Он хмыкнул с досадой.
– Надо помолчать. Пришли.
Кухня, куда они попали, была под стать черной лестнице – плохо освещенная и грязная, и кошками здесь пахло точно так же. Лысоватый господин в пенсне и хорошо сшитой пиджачной паре угодил сюда точно из другого мира.
– С прибытием, товарищи.
– Сердечно рад, – сказал другой, входя в квартиру вслед за Екатериной. Та вздрогнула и уставилась на него как на привидение. Ага, матушка, не так уж ты и востра, слежку-то прозевала.
– Учитесь, Екатерина, вот это и есть настоящая нелегальная работа.

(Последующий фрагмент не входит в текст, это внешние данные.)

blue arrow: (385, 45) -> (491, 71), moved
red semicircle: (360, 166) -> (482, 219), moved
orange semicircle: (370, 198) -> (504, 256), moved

– У мадемуазель все впереди, – еще один встречающий, отодвинув линялую занавеску, шагнул в кухню и галантно склонился к барышниной ручке. Молод, красив, сердцеед по умолчанию.

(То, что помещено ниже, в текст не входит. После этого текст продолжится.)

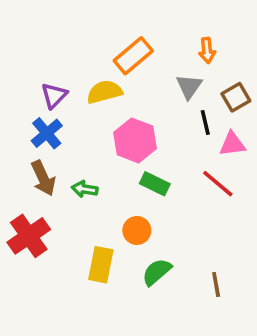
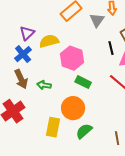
gray triangle: (189, 86) -> (97, 20), moved
yellow semicircle: (104, 92) -> (49, 41), moved
orange circle: (137, 230) -> (73, 108), size x1.5

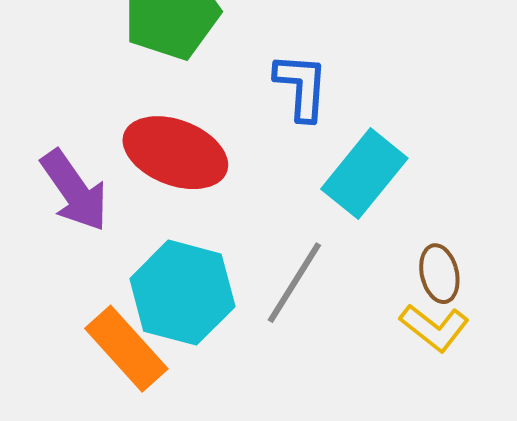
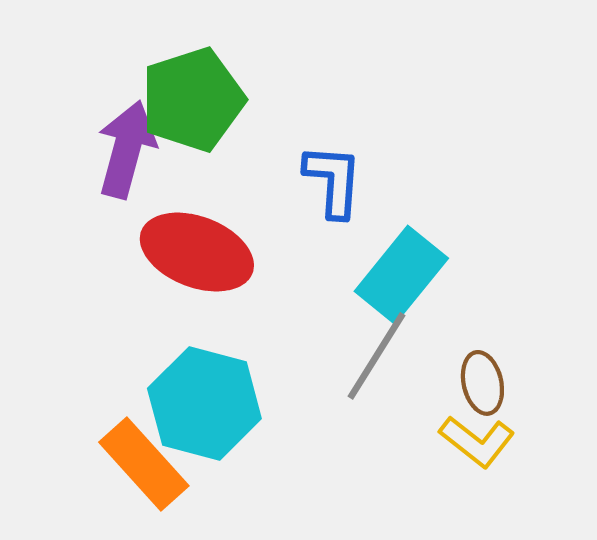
purple arrow: (74, 191) -> (127, 149), moved, turned -130
gray line: (294, 283) -> (376, 356), moved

– Вот, – сказал господин в пенсне, – сударыня, вы и познакомились с членами вашей группы.
Глава 22,
в которой горбатая Таня рожает необычного младенца, Аркадий Арабажин знакомится с колдуньей Липой и собственной эротичностью, Александр Кантакузин возвращается в Синие Ключи, а Адам Кауфман размышляет о Вечности
Дневник Аркадия Арабажина«Незадача – я сам себе неловок, как плохо пошитый сюртук.
И что с этим поделать?
Множить неловкости, конечно. Адам только что женился. Странно и внезапно, особенно если учесть, что в последнее время он проживал в Петербурге, а его невеста – категорически в Москве. Но, может быть, они познакомились и сошлись каким-то специальным еврейским обычаем, о котором я ничего не знаю… Жена Адама Соня мала ростом, чернява, носата, над губой родинка, и чуть-чуть косит. Говорит мало и разумно. Он ее полюбил? Она его? Спросить неловко, потому я, конечно, спросил. Адам скорчил рожу и пробурчал: «Послушай, причем тут любовь?!» Я не был в его положении и даже вообразить не могу – что же тут причем. Если какой-то расчет со стороны Сони или Адама – то какой? Непонятно.